Mandragora Plants – Growing Mandrake Plant Varieties In The Garden

By: Mary Ellen Ellis
Image by Jenny Laird

If you are interested in growing mandrake, there is more than one type to consider. There are several mandrake varieties, as well as plants called mandrake that are not from the same Mandragora genus. Mandrake has long been used medicinally, but it is also highly toxic. Take great care with this plant and never use it as medicine unless you are very experienced in working with it.

Mandragora Plant Information

The mandrake of myth, legend, and history is Mandragora officinarum. It is native the Mediterranean region. It belongs to the nightshade family of plants, and the Mandragora genus contains a couple different kinds of mandrake.

Mandragora plants are flowering perennial herbs. They grow wrinkly, ovate leaves that stay close to the ground. They resemble tobacco leaves. Whitish-green flowers bloom in spring, so this is a pretty little plant. But the part of the plant mandrake is most known for is the root.

The root of Mandragora plants is a taproot that is thick and splits so that it looks a little bit like a person with arms and legs. This human-like form gave rise to a lot of myths about mandrake, including that it gives off a fatal scream when pulled from the ground.

Mandrake Plant Varieties

The taxonomy of Mandragora can be a little confusing. But there are at least two well-known (and true) types of mandrake that you can probably find to grow in the garden. Both varieties have the distinctive, human-like roots.

Mandragora officinarum. This is the plant that the term mandrake usually refers to and the subject of many myths in ancient and medieval times. It’s best grown in mild climates with sandy and dry soil. It needs partial shade.

Mandragora autumnalis. Also known as autumn mandrake, this variety flowers in the fall, while M. officinarum blooms in spring. M. autumnalis grows best in sandy soil that is moist. The flowers are purple.

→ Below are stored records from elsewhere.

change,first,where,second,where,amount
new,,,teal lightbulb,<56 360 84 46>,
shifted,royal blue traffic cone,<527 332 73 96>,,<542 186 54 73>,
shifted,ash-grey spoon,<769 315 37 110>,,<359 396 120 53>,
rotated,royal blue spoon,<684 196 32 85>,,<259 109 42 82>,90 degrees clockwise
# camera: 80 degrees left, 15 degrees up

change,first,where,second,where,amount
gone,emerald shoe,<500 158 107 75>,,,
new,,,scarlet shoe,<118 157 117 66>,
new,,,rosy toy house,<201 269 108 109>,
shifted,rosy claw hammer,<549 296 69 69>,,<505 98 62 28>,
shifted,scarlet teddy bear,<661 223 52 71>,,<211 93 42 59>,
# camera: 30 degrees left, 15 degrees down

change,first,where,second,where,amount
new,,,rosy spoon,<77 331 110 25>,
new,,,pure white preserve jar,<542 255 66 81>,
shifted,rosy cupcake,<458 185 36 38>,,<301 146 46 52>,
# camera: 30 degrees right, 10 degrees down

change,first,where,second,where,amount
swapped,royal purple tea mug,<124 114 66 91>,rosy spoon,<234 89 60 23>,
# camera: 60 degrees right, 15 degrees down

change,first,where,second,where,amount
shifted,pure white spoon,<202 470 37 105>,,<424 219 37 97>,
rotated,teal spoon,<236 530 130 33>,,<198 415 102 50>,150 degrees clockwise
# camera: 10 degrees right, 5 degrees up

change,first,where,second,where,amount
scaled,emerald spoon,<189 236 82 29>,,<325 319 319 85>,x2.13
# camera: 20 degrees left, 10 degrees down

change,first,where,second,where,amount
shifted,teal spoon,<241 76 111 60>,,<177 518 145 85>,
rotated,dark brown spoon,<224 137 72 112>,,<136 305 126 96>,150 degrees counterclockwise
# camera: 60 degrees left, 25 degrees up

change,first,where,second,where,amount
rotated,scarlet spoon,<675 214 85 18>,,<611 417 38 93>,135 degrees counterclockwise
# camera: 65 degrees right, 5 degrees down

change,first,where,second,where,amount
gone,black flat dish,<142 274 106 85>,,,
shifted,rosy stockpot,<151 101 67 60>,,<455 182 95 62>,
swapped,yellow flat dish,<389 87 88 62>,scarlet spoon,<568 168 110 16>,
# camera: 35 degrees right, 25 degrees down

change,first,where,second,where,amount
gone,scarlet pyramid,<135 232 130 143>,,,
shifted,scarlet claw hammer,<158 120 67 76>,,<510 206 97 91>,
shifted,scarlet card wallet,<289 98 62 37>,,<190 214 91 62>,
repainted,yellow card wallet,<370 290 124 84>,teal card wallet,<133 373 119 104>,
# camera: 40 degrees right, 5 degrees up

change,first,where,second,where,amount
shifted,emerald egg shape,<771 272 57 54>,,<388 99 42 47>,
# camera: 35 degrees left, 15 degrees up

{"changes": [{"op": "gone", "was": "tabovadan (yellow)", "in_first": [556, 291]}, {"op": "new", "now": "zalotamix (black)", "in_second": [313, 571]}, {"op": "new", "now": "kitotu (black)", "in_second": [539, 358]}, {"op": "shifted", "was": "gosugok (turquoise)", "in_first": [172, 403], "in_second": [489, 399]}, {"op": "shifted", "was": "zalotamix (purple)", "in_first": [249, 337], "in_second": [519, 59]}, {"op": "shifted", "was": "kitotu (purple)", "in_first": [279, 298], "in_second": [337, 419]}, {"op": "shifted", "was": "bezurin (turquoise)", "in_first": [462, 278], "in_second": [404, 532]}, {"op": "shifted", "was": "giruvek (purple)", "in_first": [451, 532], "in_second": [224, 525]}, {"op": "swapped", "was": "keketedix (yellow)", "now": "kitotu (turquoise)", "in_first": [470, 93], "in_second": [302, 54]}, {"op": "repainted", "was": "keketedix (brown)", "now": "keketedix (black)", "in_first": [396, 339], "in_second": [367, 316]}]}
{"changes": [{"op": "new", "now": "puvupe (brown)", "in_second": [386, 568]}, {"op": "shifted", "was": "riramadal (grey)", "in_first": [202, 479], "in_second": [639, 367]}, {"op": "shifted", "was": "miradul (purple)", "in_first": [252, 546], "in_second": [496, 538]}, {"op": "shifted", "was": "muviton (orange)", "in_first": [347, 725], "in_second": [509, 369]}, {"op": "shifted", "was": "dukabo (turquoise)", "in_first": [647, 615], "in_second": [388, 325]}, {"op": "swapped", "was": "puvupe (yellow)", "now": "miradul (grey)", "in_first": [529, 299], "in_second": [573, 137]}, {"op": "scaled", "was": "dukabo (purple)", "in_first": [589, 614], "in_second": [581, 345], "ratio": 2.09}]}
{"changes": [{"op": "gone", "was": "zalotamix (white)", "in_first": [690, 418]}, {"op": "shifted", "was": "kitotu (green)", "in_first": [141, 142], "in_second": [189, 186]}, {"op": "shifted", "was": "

In addition to the true mandrakes, there are other plants often referred to as mandrakes but that belong to different genera or families:

  • American mandrake. Also known as mayapple (Podophyllum peltatum), this is a forest plant native to the northeastern U.S. It produces umbrella-like leaves and a single white flower that develops a small green fruit similar to apple. Don’t try it, though, as every part of this plant is highly toxic.
  • English mandrake. This plant is also called false mandrake and is more accurately known as white bryony (Bryonia alba). It is considered an invasive vine in many places with a growth habit similar to that of kudzu. It is also toxic.

Growing mandrake can be risky because it is so toxic. Take care if you have pets or children, and make sure to keep any mandrake plants out of their reach.